PHOENIX -- Los Angeles Dodgers shut-down closer Kenley Jansen has looked entirely mortal in his first two appearances this season.

His slow start that could lead the rest of the NL West teams to believe -- however temporary and perhaps misguided -- that they have more than a glimmer of hope in the late innings against the five-time defending division champions.

Jansen gave up a three-run, game-tying homer run to Chris Owings to even the game at six in the last of the ninth inning Monday, and the Arizona Diamondbacks rallied again in the 15th inning for an 8-7 victory in the first game of a three-game series Monday. The game took five hours and 45 minutes, the longest in terms of time in Chase Field history. The Diamondbacks have won three their first four.

Nick Ahmed and Jeff Mathis had RBI hits off Wilmer Font in the last of the 15th inning after Chase Utley's two-out single in the top of the inning put the Dodgers ahead.

"Guys kept grinding all night long," said Mathis, who said in a TV interview that he would have pitched the 16th inning had the game continued. Fernando Salas, the eighth Arizona pitcher, went three innings for the victory.

The Dodgers' Clayton Kershaw will make his second start of the season while Arizona right-hander Zack Godley will make his second debut in the second game of the series on Tuesday. The Diamondbacks won the season series 11-8 last year but were swept in three games in the NLCS.

Owings hit Jansen's pet pitch, a first-pitch cut fastball that registered 91 mph, after Jansen walked Paul Goldschmidt and Jake Lamb with two outs in the inning. Jansen threw 24 pitches, 12 strikes, and only two registered as high as 93 mph.

The performance was notable in that it came three days after San Francisco second baseman Joe Panik hit a 90 mph cutter from Jansen while leading off the top of the ninth inning in the Giants' 1-0 victory last Friday.

Jansen's cutter was clocked in the 93-94 mph range every season in seven of his previous eight major league seasons, but it has been a shade over 90 in his first two appearances this year.

"Who cares? Who cares?" Jansen said, pooh-poohing questions about his velocity last Friday.

"It don't matter. It's a long season. Sometimes it's going to happen."

Jansen had given up homers in back-to-back games only once in his career, to Brett Lawrie and Mike Trout in late July, 2015. Jansen has given up five, four, six, five, six, six, three and zero homers in his previous eight seasons.

No one has hit a grand slam off Jansen, and Owings became the fourth to hit a three-run homer. Arizona's Daniel Descalso hit a three-run homer off Jansen with two outs in the ninth inning of a 4-3 loss in Dodger Stadium last July 4.

Kershaw lost his first start of this season, 1-0, when Panik homered off him in the fifth inning of the season opener in Dodger Stadium last Thursday. Kershaw gave up eight hits and two walks and struck out seven in six innings.
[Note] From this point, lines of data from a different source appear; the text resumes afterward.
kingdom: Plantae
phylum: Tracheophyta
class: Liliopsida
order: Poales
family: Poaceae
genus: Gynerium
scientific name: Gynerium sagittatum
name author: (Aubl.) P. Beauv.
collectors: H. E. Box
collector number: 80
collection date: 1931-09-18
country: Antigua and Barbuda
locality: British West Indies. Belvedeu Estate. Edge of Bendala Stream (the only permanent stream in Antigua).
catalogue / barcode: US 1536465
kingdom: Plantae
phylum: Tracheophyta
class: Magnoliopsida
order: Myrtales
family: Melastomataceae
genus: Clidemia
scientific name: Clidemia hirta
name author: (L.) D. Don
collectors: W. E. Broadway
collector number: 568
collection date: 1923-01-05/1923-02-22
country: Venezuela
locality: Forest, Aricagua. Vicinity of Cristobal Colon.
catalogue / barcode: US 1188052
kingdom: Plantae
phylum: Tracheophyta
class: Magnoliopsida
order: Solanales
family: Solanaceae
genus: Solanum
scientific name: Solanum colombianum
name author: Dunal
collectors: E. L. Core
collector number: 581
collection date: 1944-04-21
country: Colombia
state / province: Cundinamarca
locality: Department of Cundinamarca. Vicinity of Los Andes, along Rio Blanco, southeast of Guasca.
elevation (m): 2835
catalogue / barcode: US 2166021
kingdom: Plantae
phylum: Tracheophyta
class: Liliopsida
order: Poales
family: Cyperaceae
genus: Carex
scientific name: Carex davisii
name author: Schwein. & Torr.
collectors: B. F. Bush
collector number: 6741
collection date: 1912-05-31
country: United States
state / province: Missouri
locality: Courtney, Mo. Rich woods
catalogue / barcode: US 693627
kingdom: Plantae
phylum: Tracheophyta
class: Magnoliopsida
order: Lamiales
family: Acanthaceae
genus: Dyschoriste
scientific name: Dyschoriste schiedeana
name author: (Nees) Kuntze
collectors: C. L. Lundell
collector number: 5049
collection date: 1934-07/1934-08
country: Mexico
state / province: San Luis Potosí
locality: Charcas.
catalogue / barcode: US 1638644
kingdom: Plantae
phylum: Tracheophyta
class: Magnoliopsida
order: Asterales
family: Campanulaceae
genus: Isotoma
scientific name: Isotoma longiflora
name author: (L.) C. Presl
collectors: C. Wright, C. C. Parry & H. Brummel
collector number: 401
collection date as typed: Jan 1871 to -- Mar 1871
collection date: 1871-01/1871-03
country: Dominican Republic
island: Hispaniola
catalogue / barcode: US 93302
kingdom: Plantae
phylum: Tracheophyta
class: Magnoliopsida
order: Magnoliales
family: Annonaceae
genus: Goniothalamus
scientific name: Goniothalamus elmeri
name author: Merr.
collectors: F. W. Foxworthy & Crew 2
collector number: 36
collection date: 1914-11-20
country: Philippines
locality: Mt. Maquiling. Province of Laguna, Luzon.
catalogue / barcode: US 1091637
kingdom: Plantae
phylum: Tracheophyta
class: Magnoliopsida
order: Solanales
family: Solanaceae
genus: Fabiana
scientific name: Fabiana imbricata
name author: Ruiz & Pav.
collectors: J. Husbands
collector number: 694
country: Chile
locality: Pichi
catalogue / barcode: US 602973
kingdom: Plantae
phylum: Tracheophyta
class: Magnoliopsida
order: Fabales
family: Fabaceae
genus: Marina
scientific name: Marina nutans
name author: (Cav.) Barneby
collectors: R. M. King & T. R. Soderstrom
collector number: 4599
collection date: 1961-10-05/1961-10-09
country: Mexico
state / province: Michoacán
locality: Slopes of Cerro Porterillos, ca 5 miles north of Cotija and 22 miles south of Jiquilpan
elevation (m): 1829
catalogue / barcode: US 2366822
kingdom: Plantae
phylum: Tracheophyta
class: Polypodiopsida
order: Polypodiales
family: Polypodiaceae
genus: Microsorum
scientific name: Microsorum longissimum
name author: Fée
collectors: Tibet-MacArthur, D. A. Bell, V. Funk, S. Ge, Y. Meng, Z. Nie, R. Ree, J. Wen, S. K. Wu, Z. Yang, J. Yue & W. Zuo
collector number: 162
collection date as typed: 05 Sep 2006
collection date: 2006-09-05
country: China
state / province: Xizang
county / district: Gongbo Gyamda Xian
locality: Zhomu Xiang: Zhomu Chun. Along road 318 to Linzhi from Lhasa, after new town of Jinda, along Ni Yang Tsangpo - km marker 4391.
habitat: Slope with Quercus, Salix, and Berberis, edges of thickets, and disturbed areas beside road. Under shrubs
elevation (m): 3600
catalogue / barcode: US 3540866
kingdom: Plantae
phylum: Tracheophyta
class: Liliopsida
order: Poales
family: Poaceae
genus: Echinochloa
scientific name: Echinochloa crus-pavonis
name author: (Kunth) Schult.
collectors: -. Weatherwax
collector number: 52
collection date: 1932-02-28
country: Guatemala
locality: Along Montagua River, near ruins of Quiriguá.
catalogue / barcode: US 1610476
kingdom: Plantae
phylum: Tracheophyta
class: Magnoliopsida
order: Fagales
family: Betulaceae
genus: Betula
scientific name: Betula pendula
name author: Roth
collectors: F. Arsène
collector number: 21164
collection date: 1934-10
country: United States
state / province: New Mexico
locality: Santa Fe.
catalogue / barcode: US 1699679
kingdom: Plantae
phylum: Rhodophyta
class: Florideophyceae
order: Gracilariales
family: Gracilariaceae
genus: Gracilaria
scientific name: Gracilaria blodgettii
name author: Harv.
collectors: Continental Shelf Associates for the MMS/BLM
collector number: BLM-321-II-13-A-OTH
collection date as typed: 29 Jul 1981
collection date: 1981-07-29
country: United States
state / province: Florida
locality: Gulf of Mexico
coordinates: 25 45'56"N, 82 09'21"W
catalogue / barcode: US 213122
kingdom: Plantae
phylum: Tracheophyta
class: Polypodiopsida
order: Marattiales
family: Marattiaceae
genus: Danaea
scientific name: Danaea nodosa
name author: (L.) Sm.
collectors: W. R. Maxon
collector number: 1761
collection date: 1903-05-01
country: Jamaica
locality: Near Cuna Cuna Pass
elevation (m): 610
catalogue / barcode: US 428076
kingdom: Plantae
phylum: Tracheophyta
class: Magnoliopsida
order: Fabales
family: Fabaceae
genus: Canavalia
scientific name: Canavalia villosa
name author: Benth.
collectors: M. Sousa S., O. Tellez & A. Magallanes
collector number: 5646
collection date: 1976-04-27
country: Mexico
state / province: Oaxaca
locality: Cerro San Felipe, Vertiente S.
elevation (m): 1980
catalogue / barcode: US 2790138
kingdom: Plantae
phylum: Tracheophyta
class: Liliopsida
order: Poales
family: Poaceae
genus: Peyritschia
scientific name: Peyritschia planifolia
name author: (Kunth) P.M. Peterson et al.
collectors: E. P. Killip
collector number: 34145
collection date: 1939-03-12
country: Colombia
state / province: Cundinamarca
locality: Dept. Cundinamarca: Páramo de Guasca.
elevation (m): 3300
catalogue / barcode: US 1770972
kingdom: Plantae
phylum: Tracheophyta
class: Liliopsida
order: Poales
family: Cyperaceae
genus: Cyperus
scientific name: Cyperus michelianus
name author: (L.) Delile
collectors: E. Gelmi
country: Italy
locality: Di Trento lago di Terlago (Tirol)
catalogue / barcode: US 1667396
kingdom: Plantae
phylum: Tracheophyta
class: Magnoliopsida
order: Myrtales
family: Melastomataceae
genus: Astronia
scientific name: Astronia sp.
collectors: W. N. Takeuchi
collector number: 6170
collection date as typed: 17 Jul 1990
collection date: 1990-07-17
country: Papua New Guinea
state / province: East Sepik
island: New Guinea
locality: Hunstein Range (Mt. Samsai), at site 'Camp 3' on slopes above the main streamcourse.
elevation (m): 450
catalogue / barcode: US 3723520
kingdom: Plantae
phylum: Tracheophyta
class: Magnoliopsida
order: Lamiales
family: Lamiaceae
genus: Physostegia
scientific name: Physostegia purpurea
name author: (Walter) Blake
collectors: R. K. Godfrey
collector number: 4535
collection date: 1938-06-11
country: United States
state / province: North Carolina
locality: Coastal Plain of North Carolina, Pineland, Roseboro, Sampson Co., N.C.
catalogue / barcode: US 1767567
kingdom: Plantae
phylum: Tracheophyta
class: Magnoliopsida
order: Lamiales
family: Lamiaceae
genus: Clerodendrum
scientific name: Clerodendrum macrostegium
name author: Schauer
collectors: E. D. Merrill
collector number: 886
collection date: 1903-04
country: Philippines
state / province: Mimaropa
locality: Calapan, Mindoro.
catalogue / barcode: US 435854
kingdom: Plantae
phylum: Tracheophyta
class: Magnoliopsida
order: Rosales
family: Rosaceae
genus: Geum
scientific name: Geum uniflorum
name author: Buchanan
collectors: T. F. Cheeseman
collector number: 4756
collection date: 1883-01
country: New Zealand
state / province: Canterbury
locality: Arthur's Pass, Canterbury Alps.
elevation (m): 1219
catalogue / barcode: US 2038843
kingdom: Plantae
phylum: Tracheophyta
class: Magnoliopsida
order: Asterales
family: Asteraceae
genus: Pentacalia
Kershaw has a long history against Arizona, most of it good. He is 14-8 with a 2.55 ERA against them in 26 starts while averaging 10.3 strikeouts per nine innings. He has been less effective at Chase Field, however, going 5-7 with a 3.75 ERA in 12 starts, the most losses in any visiting park. Kershaw has lost as many as four games in only two other venues, AT&T Park (12-4) and Coors Field (9-4).

He was 2-0 in two starts against the Diamondbacks in the 2017 regular season, giving up one run and six hits in 15 1/3 innings. Both games were at Dodger Stadium, where he also beat the Diamondbacks in Game 1 of the NLCS.

Godley, who stepped into a starting role when Shelby Miller went down early with an elbow injury last season, was 8-9 with a 3.37 ERA in 26 appearances, 25 stats. He struck out 165 batters in 155 innings by using a four-pitch mix that included a curve ball that he can get into the high-80 mph range.

Godley was 1-1 with a 3.93 ERA in three starts against the Dodgers last season after pitching primarily in relief against them in parts of the previous two seasons.